◆ TRECHO APRESENTADO
Key words: buyer-supplier relationship; brazilian automotive industry; benefits in the relationship; problems in the relationship.

INTRODUÇÃO

As relações entre compradores e fornecedores na indústria automobilística ocidental têm sofrido notável mudança nos últimos anos, inspirada pelas lições trazidas pelos estudos das práticas japonesas cujo conjunto veio a ser conhecido como produção enxuta. Durante todo o decorrer da década de 80, os aspectos operacionais do Sistema Toyota de Produção, ou seja, da filosofia e do conjunto de técnicas de gestão da produção correspondentes ao sistema just-in-time (JIT) foram promovidos por diversos especialistas ocidentais, que destacaram suas vantagens em termos de eficiência, qualidade e flexibilidade.

O estímulo mais importante à adoção do novo sistema na indústria automobilística, porém, teve origem na iniciativa do International Motor Vehicle Program (IMVP), coordenado pelo MIT, cujos resultados exerceram grande influência sobre as pesquisas das fontes da vantagem competitiva dos produtores japoneses em face dos americanos e europeus. Através, em especial, do livro The Machine that Changed the World (Womack, Jones e Roos, 1991), ocorreu ampla divulgação das bases tanto da produção quanto do fornecimento enxuto para o atingimento de ganhos competitivos na indústria, em contraposição àquelas da produção em massa.

A indústria automobilística tem sido, com efeito, cenário de boa parte dos estudos das relações de fornecimento em contextos JIT (além de ter sido sua origem). Uma primeira razão para isso parece ser a importância do setor automotor em todas as economias em que está presente: no caso brasileiro, respondeu isoladamente em 1995 por 12,9% do PIB Industrial. Esta participação cresceria ainda mais se considerado o faturamento gerado pelo setor de autopeças em vendas não destinadas às montadoras, que acrescentaria aproximadamente outros 3,4% (ANFAVEA, 1996). Contribui também para o grande interesse em se estudarem as relações entre montadoras e fornecedores de autopeças o fato de a produção de automóveis ser uma manufatura complexa, em que intervêm cerca de dez mil componentes, constituindo o que é talvez o bem durável mais caro para seus consumidores.

◆ FAÇA ISTO
Resuma em duas frases o trecho apresentado sobre as relações entre montadoras e fornecedores. A listagem que vem a seguir não tem nada a ver com o que se pede aqui.

◆ DADOS FORNECIDOS
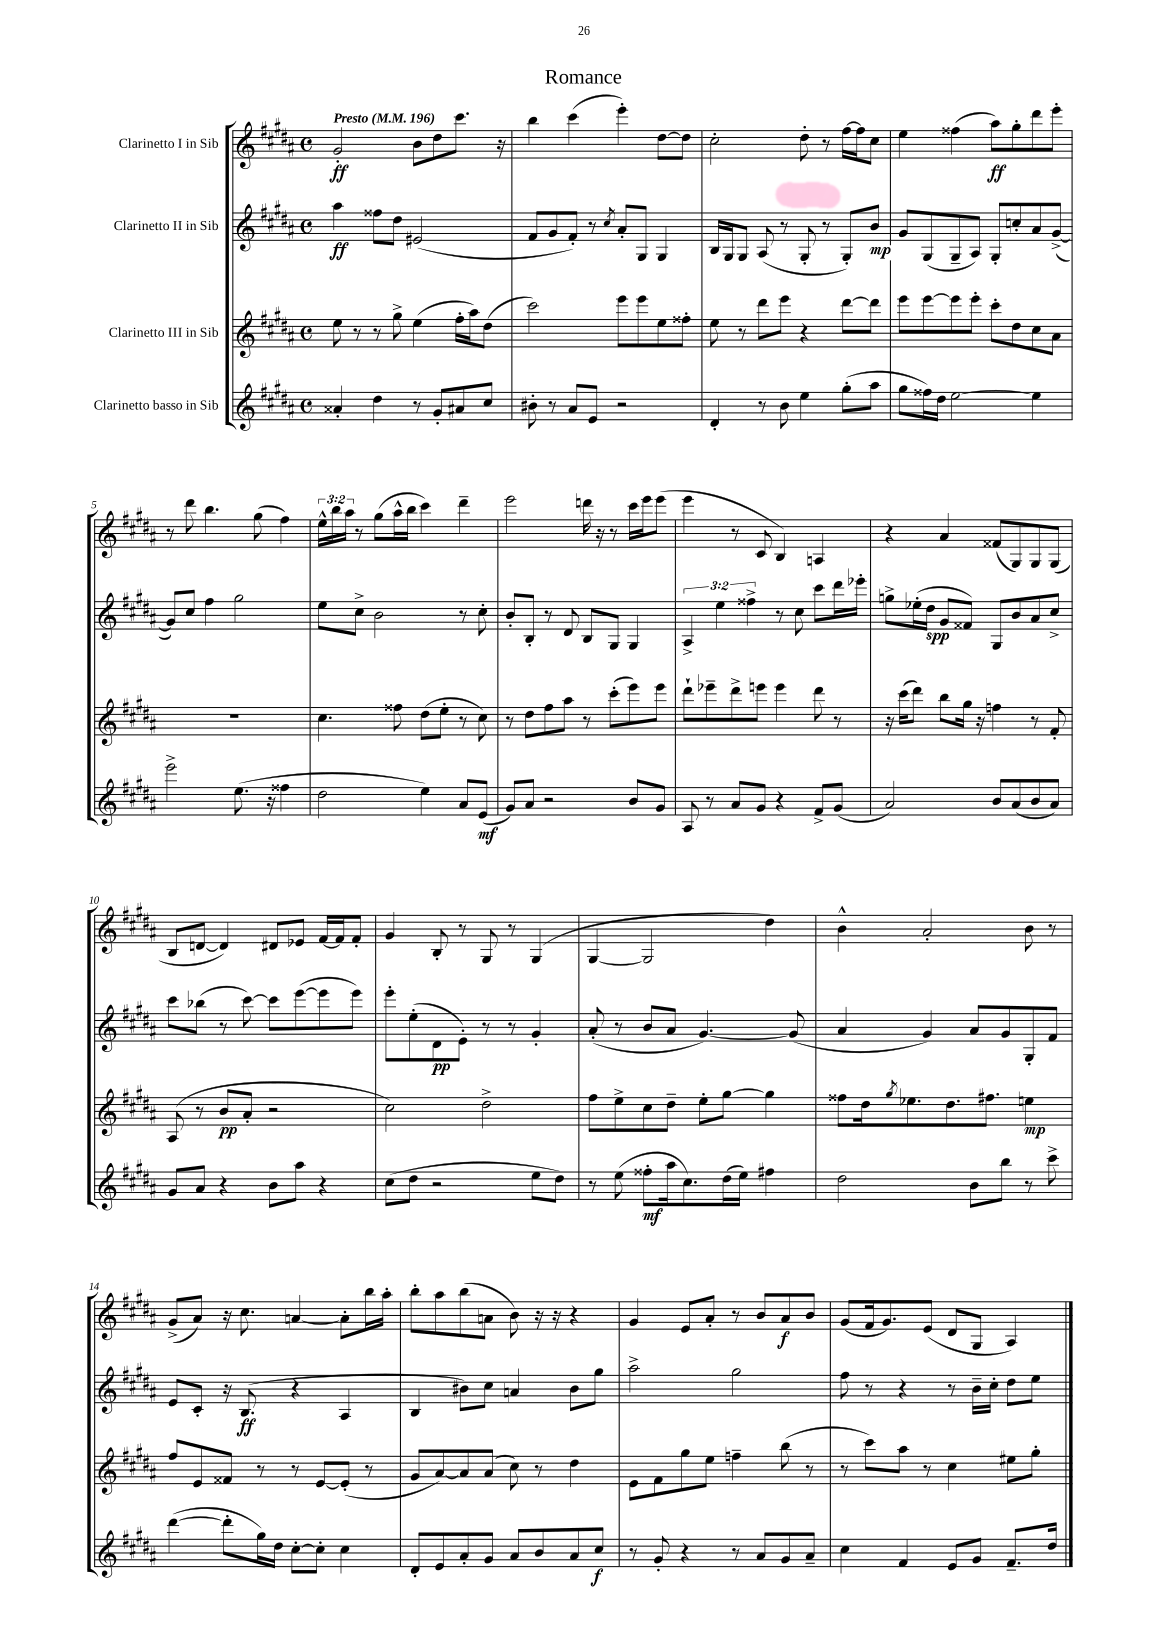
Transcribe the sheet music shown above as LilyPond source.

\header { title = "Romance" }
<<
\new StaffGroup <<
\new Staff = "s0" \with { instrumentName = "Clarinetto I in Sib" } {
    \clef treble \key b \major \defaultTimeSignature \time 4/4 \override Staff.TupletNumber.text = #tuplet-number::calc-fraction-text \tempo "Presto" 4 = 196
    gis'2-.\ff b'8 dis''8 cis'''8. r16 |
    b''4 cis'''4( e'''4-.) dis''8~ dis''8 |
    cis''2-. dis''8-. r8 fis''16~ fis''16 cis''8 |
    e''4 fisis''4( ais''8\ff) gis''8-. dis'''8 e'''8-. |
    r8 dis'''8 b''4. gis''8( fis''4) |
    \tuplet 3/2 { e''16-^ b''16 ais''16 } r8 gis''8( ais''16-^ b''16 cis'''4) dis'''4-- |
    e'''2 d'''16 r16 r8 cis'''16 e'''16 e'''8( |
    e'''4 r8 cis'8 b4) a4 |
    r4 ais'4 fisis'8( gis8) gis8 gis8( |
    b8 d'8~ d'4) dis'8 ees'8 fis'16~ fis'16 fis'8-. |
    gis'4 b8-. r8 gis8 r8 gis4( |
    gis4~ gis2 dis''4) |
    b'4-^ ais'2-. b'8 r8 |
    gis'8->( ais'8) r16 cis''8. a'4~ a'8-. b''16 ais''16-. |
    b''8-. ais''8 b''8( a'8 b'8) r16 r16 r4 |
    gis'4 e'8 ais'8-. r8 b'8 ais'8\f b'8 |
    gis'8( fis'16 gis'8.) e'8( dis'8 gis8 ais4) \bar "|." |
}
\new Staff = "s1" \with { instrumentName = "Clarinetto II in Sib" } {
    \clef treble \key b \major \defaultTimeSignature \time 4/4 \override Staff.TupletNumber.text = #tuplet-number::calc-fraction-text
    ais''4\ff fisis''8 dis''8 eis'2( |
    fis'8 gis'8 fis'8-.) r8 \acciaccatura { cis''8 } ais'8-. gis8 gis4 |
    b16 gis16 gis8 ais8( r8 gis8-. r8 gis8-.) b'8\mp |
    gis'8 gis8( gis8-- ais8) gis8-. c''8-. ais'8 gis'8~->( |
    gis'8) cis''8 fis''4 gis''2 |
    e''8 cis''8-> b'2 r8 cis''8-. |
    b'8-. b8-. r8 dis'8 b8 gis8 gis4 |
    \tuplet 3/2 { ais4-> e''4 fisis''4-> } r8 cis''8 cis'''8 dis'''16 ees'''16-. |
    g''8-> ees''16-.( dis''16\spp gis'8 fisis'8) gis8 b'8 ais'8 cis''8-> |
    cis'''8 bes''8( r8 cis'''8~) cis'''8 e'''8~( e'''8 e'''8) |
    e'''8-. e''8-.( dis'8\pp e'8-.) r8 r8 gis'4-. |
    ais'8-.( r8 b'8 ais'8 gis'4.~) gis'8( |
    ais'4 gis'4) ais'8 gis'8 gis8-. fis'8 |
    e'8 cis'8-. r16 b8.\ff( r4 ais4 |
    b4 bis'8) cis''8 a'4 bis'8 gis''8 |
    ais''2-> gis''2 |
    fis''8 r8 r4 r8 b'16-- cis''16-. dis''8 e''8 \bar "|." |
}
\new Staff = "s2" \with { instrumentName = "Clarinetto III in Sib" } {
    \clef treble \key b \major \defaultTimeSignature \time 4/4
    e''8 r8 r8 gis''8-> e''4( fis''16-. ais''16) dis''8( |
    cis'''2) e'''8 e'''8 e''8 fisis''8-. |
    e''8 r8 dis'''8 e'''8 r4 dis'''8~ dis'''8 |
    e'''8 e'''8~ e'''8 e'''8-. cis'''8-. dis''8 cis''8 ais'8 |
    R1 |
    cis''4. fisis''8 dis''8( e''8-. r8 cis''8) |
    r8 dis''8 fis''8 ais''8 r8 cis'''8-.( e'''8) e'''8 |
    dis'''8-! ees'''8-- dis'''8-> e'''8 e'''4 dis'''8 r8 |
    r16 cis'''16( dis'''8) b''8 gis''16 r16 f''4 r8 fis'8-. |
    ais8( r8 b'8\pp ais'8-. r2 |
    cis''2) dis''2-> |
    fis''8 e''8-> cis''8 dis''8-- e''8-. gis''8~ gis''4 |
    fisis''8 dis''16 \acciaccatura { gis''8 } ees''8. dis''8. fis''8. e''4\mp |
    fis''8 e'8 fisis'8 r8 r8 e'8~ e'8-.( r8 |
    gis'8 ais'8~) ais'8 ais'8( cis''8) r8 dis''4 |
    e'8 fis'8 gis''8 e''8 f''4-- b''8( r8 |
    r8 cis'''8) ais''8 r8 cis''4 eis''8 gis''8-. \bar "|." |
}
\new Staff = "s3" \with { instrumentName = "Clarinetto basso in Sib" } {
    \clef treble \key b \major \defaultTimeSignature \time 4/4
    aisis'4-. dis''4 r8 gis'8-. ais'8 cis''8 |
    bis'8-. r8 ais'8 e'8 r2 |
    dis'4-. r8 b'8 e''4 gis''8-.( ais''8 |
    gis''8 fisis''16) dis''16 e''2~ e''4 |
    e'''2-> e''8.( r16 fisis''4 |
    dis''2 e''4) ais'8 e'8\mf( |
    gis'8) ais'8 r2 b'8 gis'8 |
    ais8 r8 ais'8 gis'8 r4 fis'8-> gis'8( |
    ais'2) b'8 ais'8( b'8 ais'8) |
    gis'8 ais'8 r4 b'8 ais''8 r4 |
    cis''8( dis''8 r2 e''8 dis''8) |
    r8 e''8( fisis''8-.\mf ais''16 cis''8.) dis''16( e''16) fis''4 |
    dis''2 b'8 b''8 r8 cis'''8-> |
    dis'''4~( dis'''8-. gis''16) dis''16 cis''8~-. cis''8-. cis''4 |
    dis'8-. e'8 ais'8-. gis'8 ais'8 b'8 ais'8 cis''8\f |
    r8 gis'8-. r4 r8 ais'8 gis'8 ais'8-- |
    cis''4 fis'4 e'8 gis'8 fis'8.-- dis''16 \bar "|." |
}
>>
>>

...

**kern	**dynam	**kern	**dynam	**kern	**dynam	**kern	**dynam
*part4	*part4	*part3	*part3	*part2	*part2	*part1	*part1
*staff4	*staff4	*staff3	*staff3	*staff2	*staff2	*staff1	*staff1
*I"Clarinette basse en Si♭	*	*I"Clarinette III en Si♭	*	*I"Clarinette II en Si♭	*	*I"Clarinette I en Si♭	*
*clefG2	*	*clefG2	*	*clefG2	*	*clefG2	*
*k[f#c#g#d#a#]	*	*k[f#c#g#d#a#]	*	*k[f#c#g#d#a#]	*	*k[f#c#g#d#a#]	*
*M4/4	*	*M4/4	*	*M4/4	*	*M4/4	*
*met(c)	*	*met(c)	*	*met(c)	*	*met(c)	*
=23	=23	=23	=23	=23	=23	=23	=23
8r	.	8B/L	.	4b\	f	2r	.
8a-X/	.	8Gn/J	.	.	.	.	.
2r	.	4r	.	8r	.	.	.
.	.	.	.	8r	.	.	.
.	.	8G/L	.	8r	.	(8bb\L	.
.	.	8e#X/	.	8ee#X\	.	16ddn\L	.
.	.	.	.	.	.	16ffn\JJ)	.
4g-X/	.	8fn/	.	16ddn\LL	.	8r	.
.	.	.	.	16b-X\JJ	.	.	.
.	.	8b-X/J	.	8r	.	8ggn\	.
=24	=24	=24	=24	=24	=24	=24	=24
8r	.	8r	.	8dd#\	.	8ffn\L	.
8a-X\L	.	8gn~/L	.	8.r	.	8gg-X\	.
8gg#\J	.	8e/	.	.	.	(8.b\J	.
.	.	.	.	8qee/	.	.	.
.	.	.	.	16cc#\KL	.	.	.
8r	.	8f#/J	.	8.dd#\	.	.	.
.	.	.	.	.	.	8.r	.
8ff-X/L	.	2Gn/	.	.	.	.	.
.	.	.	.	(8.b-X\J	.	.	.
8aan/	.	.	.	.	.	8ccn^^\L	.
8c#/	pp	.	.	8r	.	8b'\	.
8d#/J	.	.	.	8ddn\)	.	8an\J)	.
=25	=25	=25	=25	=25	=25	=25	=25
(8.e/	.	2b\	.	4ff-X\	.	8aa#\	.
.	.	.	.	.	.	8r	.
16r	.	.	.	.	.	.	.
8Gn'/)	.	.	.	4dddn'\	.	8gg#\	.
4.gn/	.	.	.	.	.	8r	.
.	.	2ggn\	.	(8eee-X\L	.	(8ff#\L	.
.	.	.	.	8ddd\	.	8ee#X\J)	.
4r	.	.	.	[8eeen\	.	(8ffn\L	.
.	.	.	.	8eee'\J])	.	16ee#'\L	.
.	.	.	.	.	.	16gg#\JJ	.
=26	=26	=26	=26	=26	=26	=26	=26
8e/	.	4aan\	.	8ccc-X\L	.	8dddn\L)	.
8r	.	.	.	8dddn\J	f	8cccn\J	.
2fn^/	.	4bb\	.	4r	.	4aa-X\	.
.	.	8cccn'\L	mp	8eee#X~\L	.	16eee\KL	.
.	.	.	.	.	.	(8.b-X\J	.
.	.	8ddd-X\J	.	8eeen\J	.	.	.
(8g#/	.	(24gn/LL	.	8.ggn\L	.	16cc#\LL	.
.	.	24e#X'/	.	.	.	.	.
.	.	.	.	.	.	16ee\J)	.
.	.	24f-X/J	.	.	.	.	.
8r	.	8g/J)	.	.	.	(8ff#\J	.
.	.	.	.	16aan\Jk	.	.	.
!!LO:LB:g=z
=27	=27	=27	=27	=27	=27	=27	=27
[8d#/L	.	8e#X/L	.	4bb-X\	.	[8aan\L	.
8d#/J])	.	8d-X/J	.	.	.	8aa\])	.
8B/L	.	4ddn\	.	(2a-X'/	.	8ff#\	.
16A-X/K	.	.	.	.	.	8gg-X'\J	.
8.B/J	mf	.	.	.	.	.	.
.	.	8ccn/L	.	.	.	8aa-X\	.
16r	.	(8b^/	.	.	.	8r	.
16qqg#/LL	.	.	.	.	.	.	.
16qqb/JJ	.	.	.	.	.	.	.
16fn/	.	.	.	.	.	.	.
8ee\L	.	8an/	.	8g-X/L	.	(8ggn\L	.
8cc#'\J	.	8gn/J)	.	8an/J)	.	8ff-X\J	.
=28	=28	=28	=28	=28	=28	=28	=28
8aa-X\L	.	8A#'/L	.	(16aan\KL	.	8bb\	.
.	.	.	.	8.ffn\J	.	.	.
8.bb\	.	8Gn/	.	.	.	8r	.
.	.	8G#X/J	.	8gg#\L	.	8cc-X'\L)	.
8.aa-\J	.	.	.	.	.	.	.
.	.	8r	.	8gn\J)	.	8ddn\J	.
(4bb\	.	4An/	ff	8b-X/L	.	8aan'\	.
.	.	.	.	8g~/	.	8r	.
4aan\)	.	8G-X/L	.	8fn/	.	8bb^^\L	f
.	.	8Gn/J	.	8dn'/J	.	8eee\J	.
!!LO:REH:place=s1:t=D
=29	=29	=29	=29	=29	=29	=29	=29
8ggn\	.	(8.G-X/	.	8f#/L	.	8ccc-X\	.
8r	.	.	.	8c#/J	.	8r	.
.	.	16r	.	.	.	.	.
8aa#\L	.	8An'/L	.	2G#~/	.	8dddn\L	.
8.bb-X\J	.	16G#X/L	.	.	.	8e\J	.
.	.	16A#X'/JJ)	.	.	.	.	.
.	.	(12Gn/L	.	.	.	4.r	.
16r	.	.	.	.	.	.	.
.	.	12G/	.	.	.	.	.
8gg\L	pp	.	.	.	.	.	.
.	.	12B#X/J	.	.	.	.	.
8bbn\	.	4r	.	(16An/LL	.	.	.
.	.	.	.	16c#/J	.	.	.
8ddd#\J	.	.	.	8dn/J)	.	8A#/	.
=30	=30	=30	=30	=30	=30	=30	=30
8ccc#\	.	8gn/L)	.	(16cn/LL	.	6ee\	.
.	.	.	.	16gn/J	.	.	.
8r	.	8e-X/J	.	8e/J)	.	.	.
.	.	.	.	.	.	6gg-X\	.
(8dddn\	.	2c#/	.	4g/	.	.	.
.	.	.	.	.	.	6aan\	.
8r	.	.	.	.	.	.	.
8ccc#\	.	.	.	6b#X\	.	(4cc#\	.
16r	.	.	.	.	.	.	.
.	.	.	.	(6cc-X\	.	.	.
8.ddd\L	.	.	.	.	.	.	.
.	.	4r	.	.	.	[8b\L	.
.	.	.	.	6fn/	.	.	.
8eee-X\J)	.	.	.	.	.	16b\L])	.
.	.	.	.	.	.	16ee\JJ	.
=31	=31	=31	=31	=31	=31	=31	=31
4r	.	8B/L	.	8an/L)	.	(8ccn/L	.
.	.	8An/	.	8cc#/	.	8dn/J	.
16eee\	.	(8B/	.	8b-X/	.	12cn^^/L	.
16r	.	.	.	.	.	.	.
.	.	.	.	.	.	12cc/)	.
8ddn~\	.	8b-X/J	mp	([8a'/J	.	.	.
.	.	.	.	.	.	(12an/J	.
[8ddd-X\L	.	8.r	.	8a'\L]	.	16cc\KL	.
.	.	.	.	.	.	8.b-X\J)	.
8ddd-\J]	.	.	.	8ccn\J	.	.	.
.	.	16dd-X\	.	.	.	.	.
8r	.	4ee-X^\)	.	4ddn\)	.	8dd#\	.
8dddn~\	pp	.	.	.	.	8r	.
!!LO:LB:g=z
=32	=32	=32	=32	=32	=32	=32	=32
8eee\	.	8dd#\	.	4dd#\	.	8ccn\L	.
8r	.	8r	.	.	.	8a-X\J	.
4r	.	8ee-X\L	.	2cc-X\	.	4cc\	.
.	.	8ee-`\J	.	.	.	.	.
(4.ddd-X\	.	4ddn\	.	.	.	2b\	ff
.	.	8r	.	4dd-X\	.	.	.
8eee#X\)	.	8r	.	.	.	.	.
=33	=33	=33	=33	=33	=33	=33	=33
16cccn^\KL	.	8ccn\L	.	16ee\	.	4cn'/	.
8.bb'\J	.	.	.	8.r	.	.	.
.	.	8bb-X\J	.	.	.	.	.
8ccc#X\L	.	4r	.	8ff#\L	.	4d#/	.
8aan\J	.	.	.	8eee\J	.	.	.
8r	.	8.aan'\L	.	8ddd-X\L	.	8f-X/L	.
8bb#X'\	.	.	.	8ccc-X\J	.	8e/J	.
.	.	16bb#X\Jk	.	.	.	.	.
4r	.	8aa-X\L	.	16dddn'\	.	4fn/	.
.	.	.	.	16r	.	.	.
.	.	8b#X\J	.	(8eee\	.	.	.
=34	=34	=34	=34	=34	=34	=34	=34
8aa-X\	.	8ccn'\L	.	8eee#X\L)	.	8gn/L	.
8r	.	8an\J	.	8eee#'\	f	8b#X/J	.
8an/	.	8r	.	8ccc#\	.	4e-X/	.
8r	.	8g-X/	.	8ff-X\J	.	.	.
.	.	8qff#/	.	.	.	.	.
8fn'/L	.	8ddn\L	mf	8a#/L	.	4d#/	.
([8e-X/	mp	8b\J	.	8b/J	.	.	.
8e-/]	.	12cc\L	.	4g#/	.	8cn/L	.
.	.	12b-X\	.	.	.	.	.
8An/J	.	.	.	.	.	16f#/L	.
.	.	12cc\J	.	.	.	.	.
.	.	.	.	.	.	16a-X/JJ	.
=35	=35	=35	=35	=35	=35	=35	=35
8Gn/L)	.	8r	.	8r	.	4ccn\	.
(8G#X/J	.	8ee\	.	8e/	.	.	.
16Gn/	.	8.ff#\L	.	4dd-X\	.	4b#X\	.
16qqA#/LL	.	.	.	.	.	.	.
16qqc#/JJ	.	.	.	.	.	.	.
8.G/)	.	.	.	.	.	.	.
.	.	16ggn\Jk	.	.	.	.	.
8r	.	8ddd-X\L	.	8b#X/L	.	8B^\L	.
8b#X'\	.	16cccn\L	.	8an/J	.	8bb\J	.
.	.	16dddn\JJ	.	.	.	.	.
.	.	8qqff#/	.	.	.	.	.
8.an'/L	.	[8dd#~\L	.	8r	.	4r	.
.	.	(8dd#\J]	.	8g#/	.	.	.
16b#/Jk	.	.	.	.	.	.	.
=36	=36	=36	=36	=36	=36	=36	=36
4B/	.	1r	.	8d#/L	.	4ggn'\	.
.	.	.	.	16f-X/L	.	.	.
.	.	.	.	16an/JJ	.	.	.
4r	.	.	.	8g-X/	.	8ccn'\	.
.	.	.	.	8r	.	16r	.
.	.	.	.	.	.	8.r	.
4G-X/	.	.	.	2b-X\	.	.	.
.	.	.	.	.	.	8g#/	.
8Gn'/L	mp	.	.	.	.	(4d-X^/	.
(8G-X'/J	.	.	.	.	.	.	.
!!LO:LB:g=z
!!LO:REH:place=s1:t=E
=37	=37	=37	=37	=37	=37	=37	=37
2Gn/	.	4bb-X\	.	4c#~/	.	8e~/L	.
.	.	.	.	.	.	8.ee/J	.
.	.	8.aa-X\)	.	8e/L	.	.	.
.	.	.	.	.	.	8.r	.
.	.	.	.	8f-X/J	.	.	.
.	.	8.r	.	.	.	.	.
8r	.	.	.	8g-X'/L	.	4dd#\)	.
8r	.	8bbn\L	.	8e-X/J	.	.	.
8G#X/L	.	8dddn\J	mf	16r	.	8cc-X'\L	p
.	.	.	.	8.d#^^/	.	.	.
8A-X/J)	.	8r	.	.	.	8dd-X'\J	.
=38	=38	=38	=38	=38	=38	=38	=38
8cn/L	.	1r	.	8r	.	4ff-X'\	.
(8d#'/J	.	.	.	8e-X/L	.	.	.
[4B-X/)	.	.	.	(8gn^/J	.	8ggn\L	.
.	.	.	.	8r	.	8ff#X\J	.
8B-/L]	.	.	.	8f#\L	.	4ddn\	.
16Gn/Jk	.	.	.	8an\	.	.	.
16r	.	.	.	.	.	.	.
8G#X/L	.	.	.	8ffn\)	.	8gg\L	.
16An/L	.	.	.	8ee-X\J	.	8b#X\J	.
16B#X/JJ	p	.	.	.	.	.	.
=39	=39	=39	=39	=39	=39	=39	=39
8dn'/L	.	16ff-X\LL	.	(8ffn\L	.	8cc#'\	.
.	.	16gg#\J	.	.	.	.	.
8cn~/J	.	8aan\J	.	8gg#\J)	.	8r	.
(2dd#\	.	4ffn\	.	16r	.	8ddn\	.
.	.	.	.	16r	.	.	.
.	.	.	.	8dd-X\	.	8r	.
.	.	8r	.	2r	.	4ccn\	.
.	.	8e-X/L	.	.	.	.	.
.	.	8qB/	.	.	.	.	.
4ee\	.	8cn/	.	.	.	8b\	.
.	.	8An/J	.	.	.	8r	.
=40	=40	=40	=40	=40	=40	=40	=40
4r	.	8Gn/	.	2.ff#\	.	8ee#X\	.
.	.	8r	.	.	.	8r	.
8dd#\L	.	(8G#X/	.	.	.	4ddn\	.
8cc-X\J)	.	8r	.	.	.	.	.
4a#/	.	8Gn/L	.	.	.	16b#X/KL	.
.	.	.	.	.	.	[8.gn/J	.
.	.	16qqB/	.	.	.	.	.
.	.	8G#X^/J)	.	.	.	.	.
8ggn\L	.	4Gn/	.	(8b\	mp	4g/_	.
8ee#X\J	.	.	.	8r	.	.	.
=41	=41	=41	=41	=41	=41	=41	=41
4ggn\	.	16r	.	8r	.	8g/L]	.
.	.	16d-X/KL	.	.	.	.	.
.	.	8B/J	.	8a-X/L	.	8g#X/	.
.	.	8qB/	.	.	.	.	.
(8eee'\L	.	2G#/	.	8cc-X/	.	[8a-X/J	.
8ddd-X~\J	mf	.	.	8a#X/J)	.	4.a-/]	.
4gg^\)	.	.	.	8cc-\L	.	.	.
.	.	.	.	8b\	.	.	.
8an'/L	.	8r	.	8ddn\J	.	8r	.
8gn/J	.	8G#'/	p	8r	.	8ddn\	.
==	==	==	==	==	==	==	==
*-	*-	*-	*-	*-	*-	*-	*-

◆ RESPOSTA FINAL
Nos últimos anos, as relações entre compradores e fornecedores na indústria automobilística ocidental mudaram bastante, inspiradas nas práticas japonesas de produção enxuta, cuja adoção teve como maior estímulo o programa IMVP, coordenado pelo MIT, e cuja divulgação se deu especialmente pelo livro The Machine that Changed the World. Esse setor concentra boa parte dos estudos sobre fornecimento em contextos JIT por causa do seu peso nas economias, como os 12,9% do PIB industrial brasileiro em 1995, e por ser uma manufatura complexa, com cerca de dez mil componentes.